It’s not just “tinfoil blogs” who (for the past 11 years) have been warning that a monetary reset is inevitable and the only viable fallback option once trust and faith in fiat is lost, is a gold standard (something which even Mark Carney hinted at recently): central banks are joining the doom parade now too.
An article published by the De Nederlandsche Bank (DNB), or Dutch Central Bank, has shocked many with its claim that “if the entire system collapses, the gold stock provides a collateral to start over.”

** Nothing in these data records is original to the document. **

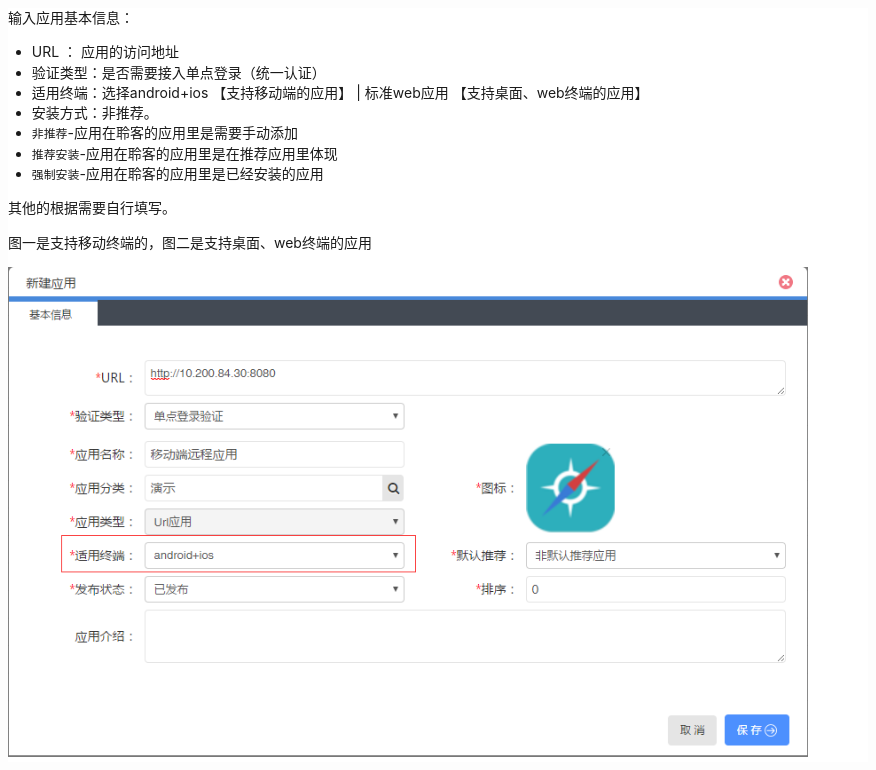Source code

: 输入应用基本信息：

* URL ： 应用的访问地址
* 验证类型：是否需要接入单点登录（统一认证）
* 适用终端：选择android+ios 【支持移动端的应用】  |  标准web应用 【支持桌面、web终端的应用】
* 安装方式：非推荐。
 * `非推荐`-应用在聆客的应用里是需要手动添加
 * `推荐安装`-应用在聆客的应用里是在推荐应用里体现
 * `强制安装`-应用在聆客的应用里是已经安装的应用

其他的根据需要自行填写。

图一是支持移动终端的，图二是支持桌面、web终端的应用

<img src="./assets/package-app2.png" width='800px'/>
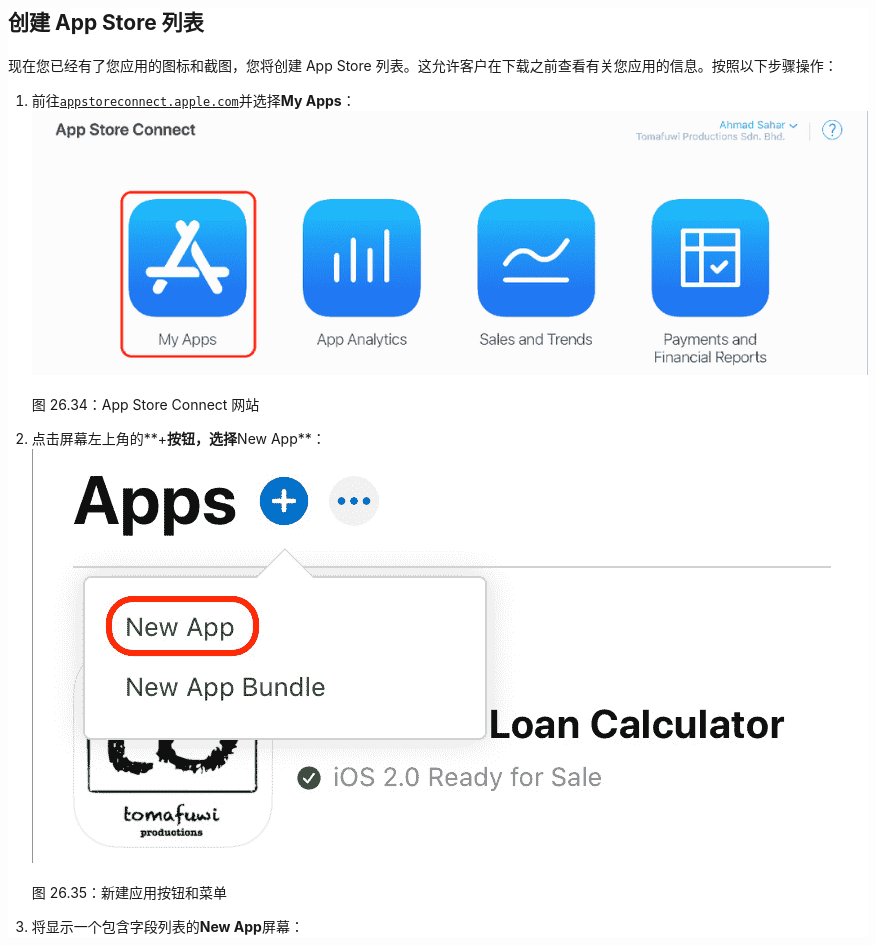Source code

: ## 创建 App Store 列表

现在您已经有了您应用的图标和截图，您将创建 App Store 列表。这允许客户在下载之前查看有关您应用的信息。按照以下步骤操作：

1.  前往[`appstoreconnect.apple.com`](http://appstoreconnect.apple.com)并选择**My Apps**：![图 26.34：App Store Connect 网站    ](img/Figure_26.34_B17469.jpg)

    图 26.34：App Store Connect 网站

1.  点击屏幕左上角的**+**按钮，选择**New App**：![图 26.35：新建应用按钮和菜单    ](img/Figure_26.35_B17469.jpg)

    图 26.35：新建应用按钮和菜单

1.  将显示一个包含字段列表的**New App**屏幕：
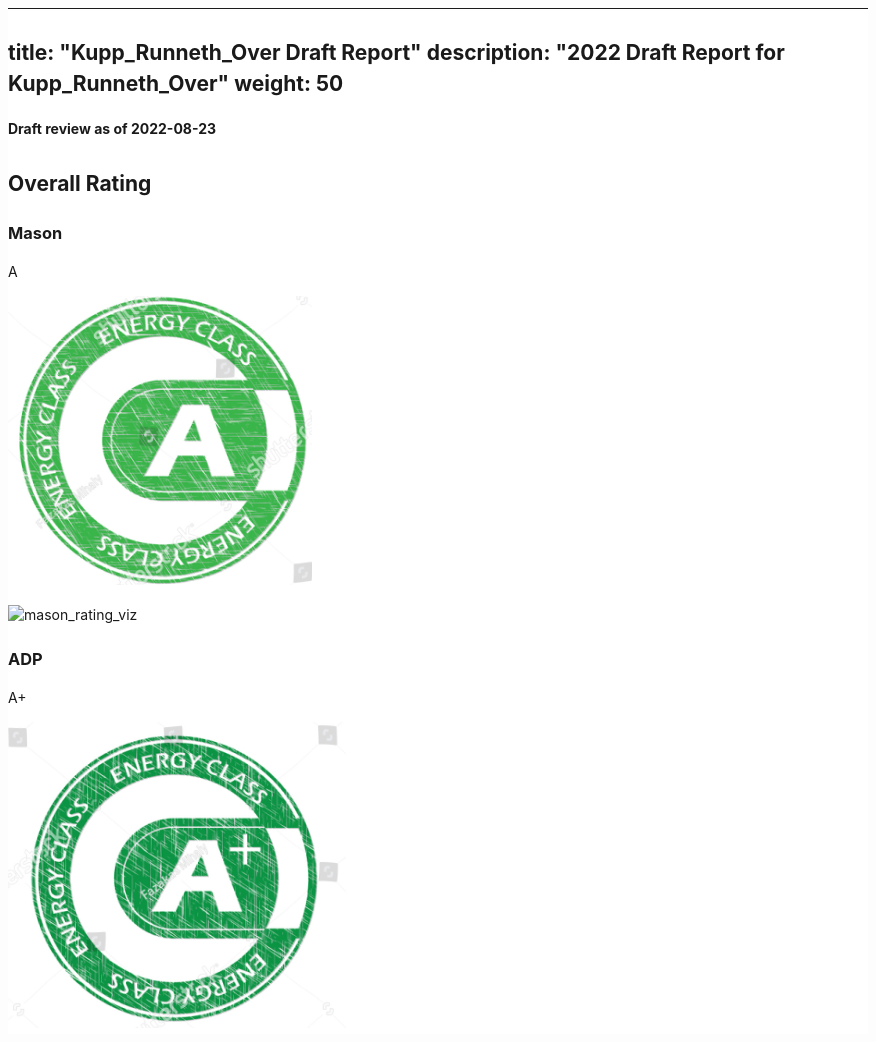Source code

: 
---
title: "Kupp_Runneth_Over Draft Report"
description: "2022 Draft Report for Kupp_Runneth_Over"
weight: 50
---
#### Draft review as of 2022-08-23
## Overall Rating

### Mason

A

![A](/images/draft_grades/a.png)

![mason_rating_viz](../d26f26d4-f5f2-47ea-925a-6b8a08fc6a66.png)

### ADP

A+

![A+](/images/draft_grades/a_plus.png)
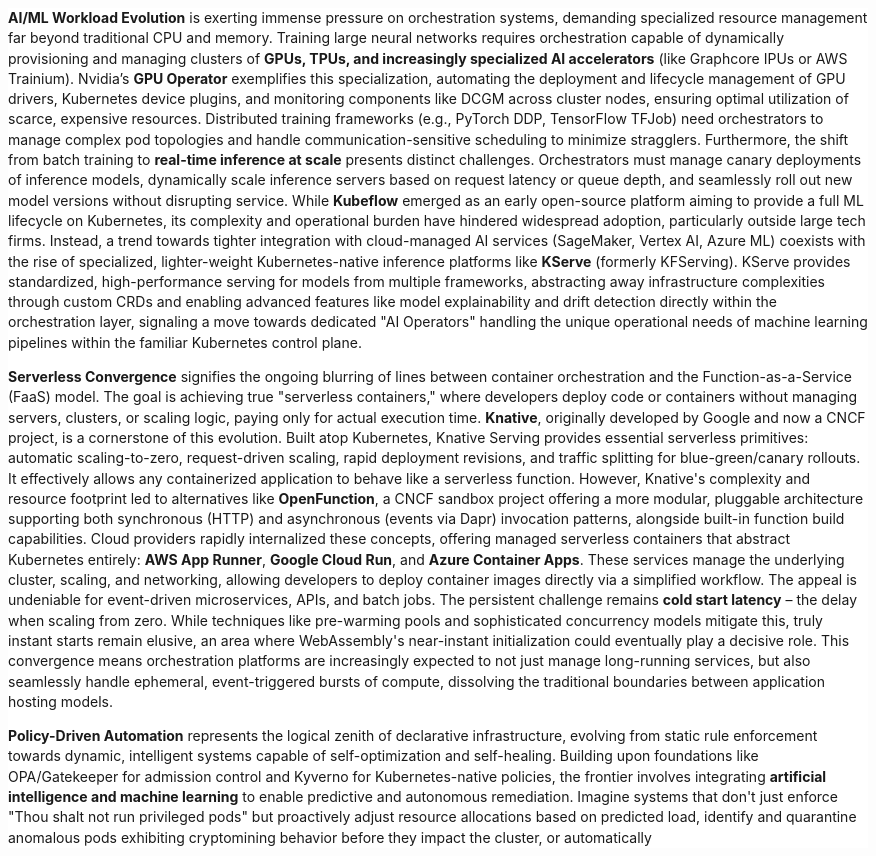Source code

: **AI/ML Workload Evolution** is exerting immense pressure on orchestration systems, demanding specialized resource management far beyond traditional CPU and memory. Training large neural networks requires orchestration capable of dynamically provisioning and managing clusters of **GPUs, TPUs, and increasingly specialized AI accelerators** (like Graphcore IPUs or AWS Trainium). Nvidia’s **GPU Operator** exemplifies this specialization, automating the deployment and lifecycle management of GPU drivers, Kubernetes device plugins, and monitoring components like DCGM across cluster nodes, ensuring optimal utilization of scarce, expensive resources. Distributed training frameworks (e.g., PyTorch DDP, TensorFlow TFJob) need orchestrators to manage complex pod topologies and handle communication-sensitive scheduling to minimize stragglers. Furthermore, the shift from batch training to **real-time inference at scale** presents distinct challenges. Orchestrators must manage canary deployments of inference models, dynamically scale inference servers based on request latency or queue depth, and seamlessly roll out new model versions without disrupting service. While **Kubeflow** emerged as an early open-source platform aiming to provide a full ML lifecycle on Kubernetes, its complexity and operational burden have hindered widespread adoption, particularly outside large tech firms. Instead, a trend towards tighter integration with cloud-managed AI services (SageMaker, Vertex AI, Azure ML) coexists with the rise of specialized, lighter-weight Kubernetes-native inference platforms like **KServe** (formerly KFServing). KServe provides standardized, high-performance serving for models from multiple frameworks, abstracting away infrastructure complexities through custom CRDs and enabling advanced features like model explainability and drift detection directly within the orchestration layer, signaling a move towards dedicated "AI Operators" handling the unique operational needs of machine learning pipelines within the familiar Kubernetes control plane.

**Serverless Convergence** signifies the ongoing blurring of lines between container orchestration and the Function-as-a-Service (FaaS) model. The goal is achieving true "serverless containers," where developers deploy code or containers without managing servers, clusters, or scaling logic, paying only for actual execution time. **Knative**, originally developed by Google and now a CNCF project, is a cornerstone of this evolution. Built atop Kubernetes, Knative Serving provides essential serverless primitives: automatic scaling-to-zero, request-driven scaling, rapid deployment revisions, and traffic splitting for blue-green/canary rollouts. It effectively allows any containerized application to behave like a serverless function. However, Knative's complexity and resource footprint led to alternatives like **OpenFunction**, a CNCF sandbox project offering a more modular, pluggable architecture supporting both synchronous (HTTP) and asynchronous (events via Dapr) invocation patterns, alongside built-in function build capabilities. Cloud providers rapidly internalized these concepts, offering managed serverless containers that abstract Kubernetes entirely: **AWS App Runner**, **Google Cloud Run**, and **Azure Container Apps**. These services manage the underlying cluster, scaling, and networking, allowing developers to deploy container images directly via a simplified workflow. The appeal is undeniable for event-driven microservices, APIs, and batch jobs. The persistent challenge remains **cold start latency** – the delay when scaling from zero. While techniques like pre-warming pools and sophisticated concurrency models mitigate this, truly instant starts remain elusive, an area where WebAssembly's near-instant initialization could eventually play a decisive role. This convergence means orchestration platforms are increasingly expected to not just manage long-running services, but also seamlessly handle ephemeral, event-triggered bursts of compute, dissolving the traditional boundaries between application hosting models.

**Policy-Driven Automation** represents the logical zenith of declarative infrastructure, evolving from static rule enforcement towards dynamic, intelligent systems capable of self-optimization and self-healing. Building upon foundations like OPA/Gatekeeper for admission control and Kyverno for Kubernetes-native policies, the frontier involves integrating **artificial intelligence and machine learning** to enable predictive and autonomous remediation. Imagine systems that don't just enforce "Thou shalt not run privileged pods" but proactively adjust resource allocations based on predicted load, identify and quarantine anomalous pods exhibiting cryptomining behavior before they impact the cluster, or automatically

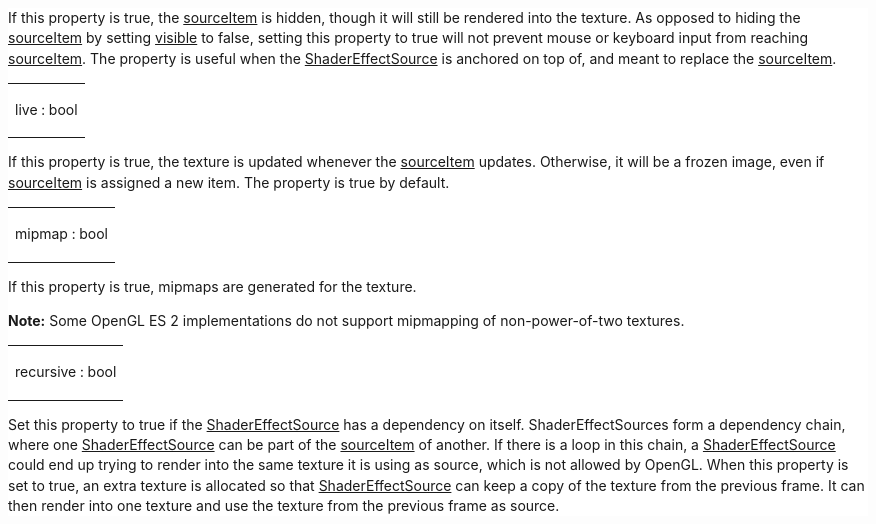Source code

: If this property is true, the [sourceItem](index.html#sourceItem-prop) is hidden, though it will still be rendered into the texture. As opposed to hiding the [sourceItem](index.html#sourceItem-prop) by setting [visible](../QtQuick.Item/index.html#visible-prop) to false, setting this property to true will not prevent mouse or keyboard input from reaching [sourceItem](index.html#sourceItem-prop). The property is useful when the [ShaderEffectSource](index.html) is anchored on top of, and meant to replace the [sourceItem](index.html#sourceItem-prop).

<table>
<colgroup>
<col width="100%" />
</colgroup>
<tbody>
<tr class="odd">
<td><p><span id="live-prop"></span><span class="name">live</span> : <span class="type">bool</span></p></td>
</tr>
</tbody>
</table>

If this property is true, the texture is updated whenever the [sourceItem](index.html#sourceItem-prop) updates. Otherwise, it will be a frozen image, even if [sourceItem](index.html#sourceItem-prop) is assigned a new item. The property is true by default.

<table>
<colgroup>
<col width="100%" />
</colgroup>
<tbody>
<tr class="odd">
<td><p><span id="mipmap-prop"></span><span class="name">mipmap</span> : <span class="type">bool</span></p></td>
</tr>
</tbody>
</table>

If this property is true, mipmaps are generated for the texture.

**Note:** Some OpenGL ES 2 implementations do not support mipmapping of non-power-of-two textures.

<table>
<colgroup>
<col width="100%" />
</colgroup>
<tbody>
<tr class="odd">
<td><p><span id="recursive-prop"></span><span class="name">recursive</span> : <span class="type">bool</span></p></td>
</tr>
</tbody>
</table>

Set this property to true if the [ShaderEffectSource](index.html) has a dependency on itself. ShaderEffectSources form a dependency chain, where one [ShaderEffectSource](index.html) can be part of the [sourceItem](index.html#sourceItem-prop) of another. If there is a loop in this chain, a [ShaderEffectSource](index.html) could end up trying to render into the same texture it is using as source, which is not allowed by OpenGL. When this property is set to true, an extra texture is allocated so that [ShaderEffectSource](index.html) can keep a copy of the texture from the previous frame. It can then render into one texture and use the texture from the previous frame as source.
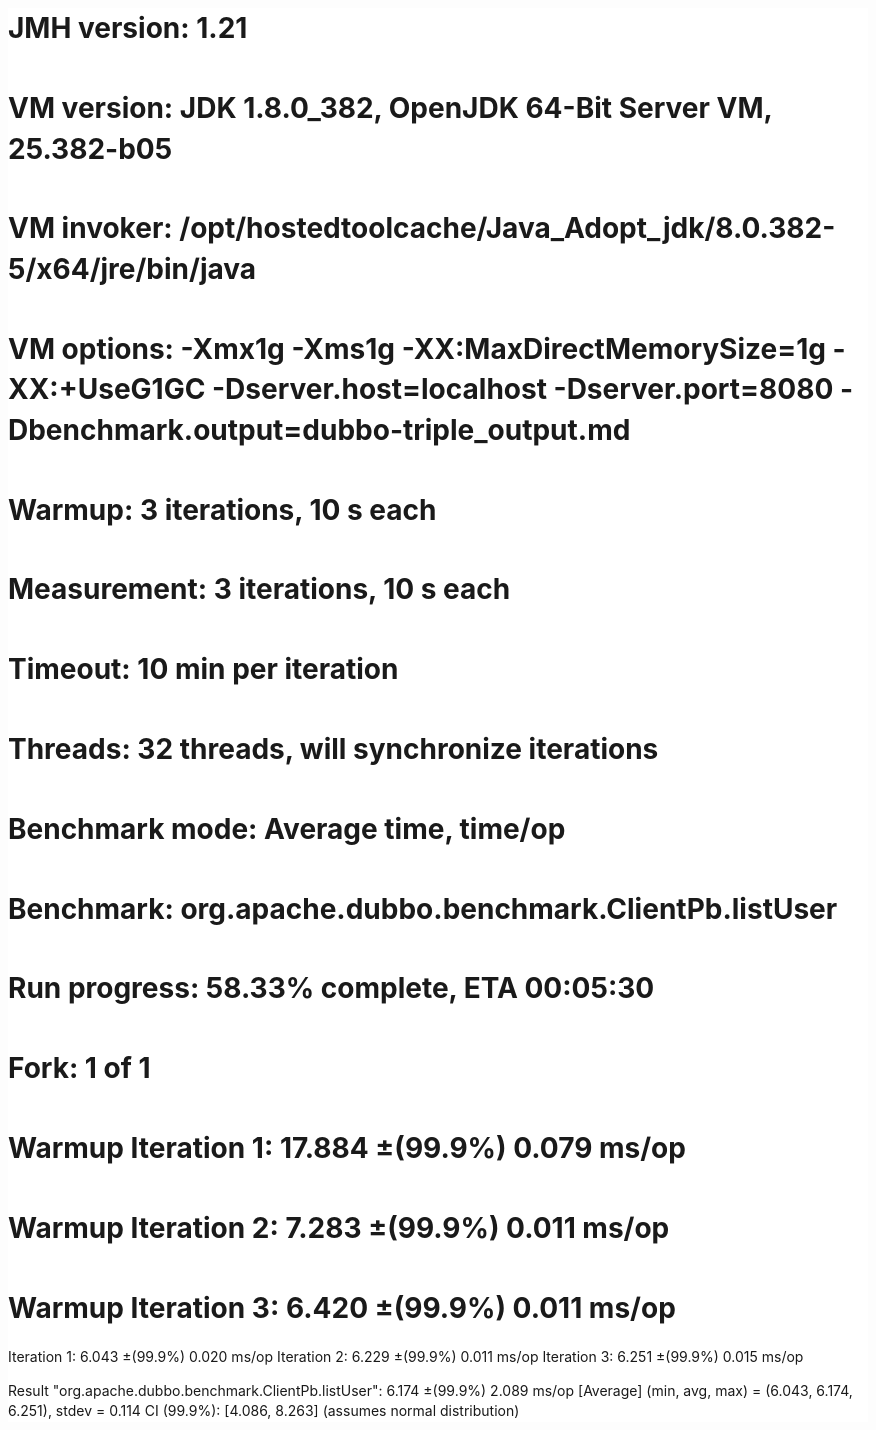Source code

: 
# JMH version: 1.21
# VM version: JDK 1.8.0_382, OpenJDK 64-Bit Server VM, 25.382-b05
# VM invoker: /opt/hostedtoolcache/Java_Adopt_jdk/8.0.382-5/x64/jre/bin/java
# VM options: -Xmx1g -Xms1g -XX:MaxDirectMemorySize=1g -XX:+UseG1GC -Dserver.host=localhost -Dserver.port=8080 -Dbenchmark.output=dubbo-triple_output.md
# Warmup: 3 iterations, 10 s each
# Measurement: 3 iterations, 10 s each
# Timeout: 10 min per iteration
# Threads: 32 threads, will synchronize iterations
# Benchmark mode: Average time, time/op
# Benchmark: org.apache.dubbo.benchmark.ClientPb.listUser

# Run progress: 58.33% complete, ETA 00:05:30
# Fork: 1 of 1
# Warmup Iteration   1: 17.884 ±(99.9%) 0.079 ms/op
# Warmup Iteration   2: 7.283 ±(99.9%) 0.011 ms/op
# Warmup Iteration   3: 6.420 ±(99.9%) 0.011 ms/op
Iteration   1: 6.043 ±(99.9%) 0.020 ms/op
Iteration   2: 6.229 ±(99.9%) 0.011 ms/op
Iteration   3: 6.251 ±(99.9%) 0.015 ms/op


Result "org.apache.dubbo.benchmark.ClientPb.listUser":
  6.174 ±(99.9%) 2.089 ms/op [Average]
  (min, avg, max) = (6.043, 6.174, 6.251), stdev = 0.114
  CI (99.9%): [4.086, 8.263] (assumes normal distribution)
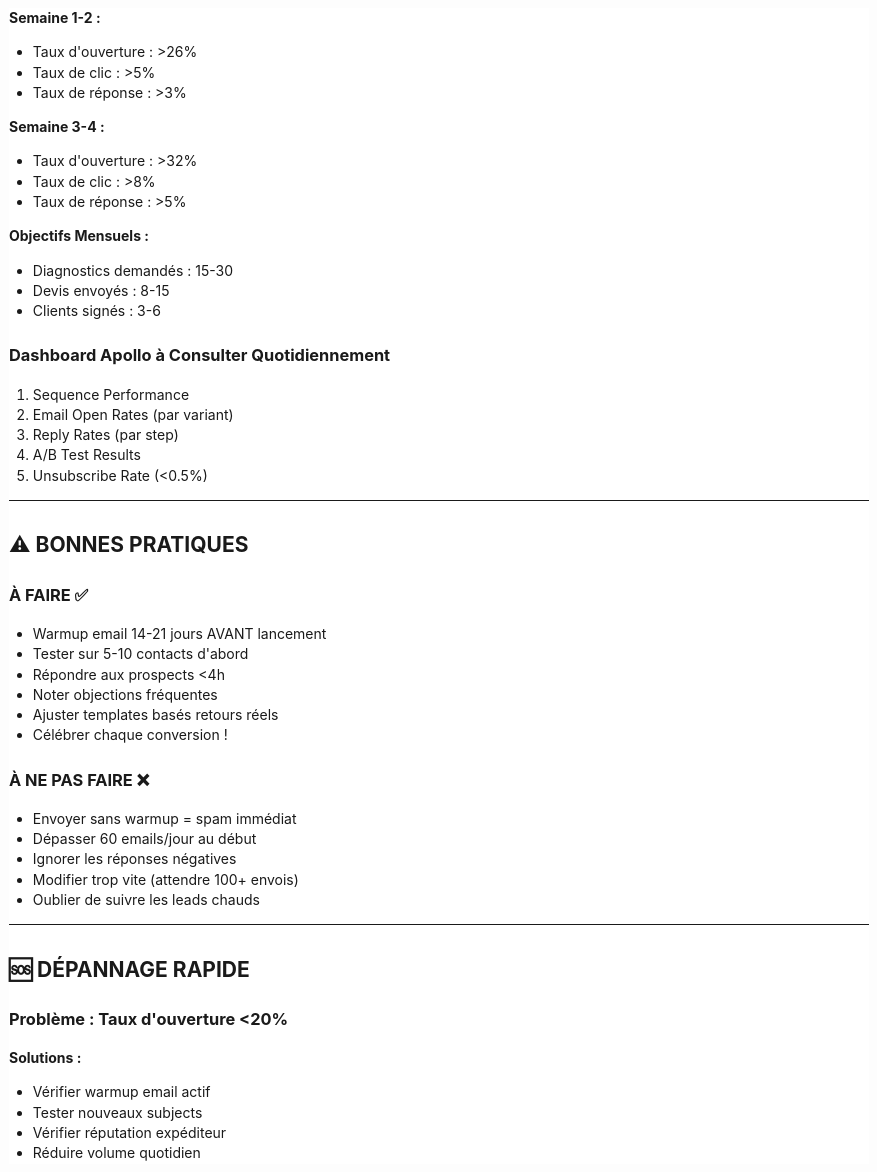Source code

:**Semaine 1-2 :**
- Taux d'ouverture : >26%
- Taux de clic : >5%
- Taux de réponse : >3%

**Semaine 3-4 :**
- Taux d'ouverture : >32%
- Taux de clic : >8%
- Taux de réponse : >5%

**Objectifs Mensuels :**
- Diagnostics demandés : 15-30
- Devis envoyés : 8-15
- Clients signés : 3-6

### Dashboard Apollo à Consulter Quotidiennement

1. Sequence Performance
2. Email Open Rates (par variant)
3. Reply Rates (par step)
4. A/B Test Results
5. Unsubscribe Rate (<0.5%)

---

## ⚠️ BONNES PRATIQUES

### À FAIRE ✅
- Warmup email 14-21 jours AVANT lancement
- Tester sur 5-10 contacts d'abord
- Répondre aux prospects <4h
- Noter objections fréquentes
- Ajuster templates basés retours réels
- Célébrer chaque conversion !

### À NE PAS FAIRE ❌
- Envoyer sans warmup = spam immédiat
- Dépasser 60 emails/jour au début
- Ignorer les réponses négatives
- Modifier trop vite (attendre 100+ envois)
- Oublier de suivre les leads chauds

---

## 🆘 DÉPANNAGE RAPIDE

### Problème : Taux d'ouverture <20%
**Solutions :**
- Vérifier warmup email actif
- Tester nouveaux subjects
- Vérifier réputation expéditeur
- Réduire volume quotidien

Dutch National Bank goes ‘Big Reset’:
‘Aandelen, obligaties en ander waardepapier: aan alles zit een risico [..] Als het hele systeem instort, biedt de goudvoorraad een onderpand om opnieuw te beginnen. Goud geeft vertrouwen in de kracht van de balans van de centrale bank’. pic.twitter.com/Oi9n7bnAdi
— willem middelkoop (@wmiddelkoop) October 12, 2019
While gloomy predictions of a monetary reset are hardly new, they have traditionally been relegated to the fringe of mainstream financial thought – after all, as Mario Draghi stated on several occasions in recent years, the mere contemplation of a “doomsday scenario” is enough to create the self-fulfilling prophecy which materializes it. As such, it is stunning to see a mainstream financial institution open up about the superior value of limited supply, non-fiat, sound money assets. It is also hypocritical given the diametrically opposed Keynesian practices regularly engaged in by central banks and official institutions worldwide: after all, just a few months back, the IMF published a paper bashing Germany’s adoption of the gold standard in the 1870s as the catalyst for instability in the global monetary system.
Fast forward to today, when the Dutch Central Bank is admitting not only did gold not destabilize the monetary system, but it will be its only savior when everything crashes.
“If things go wrong, prices may fall. But, crisis or not, a gold bar always holds value.” This makes it the opposite of “shares, bonds and other securities” all of which have inherent risk.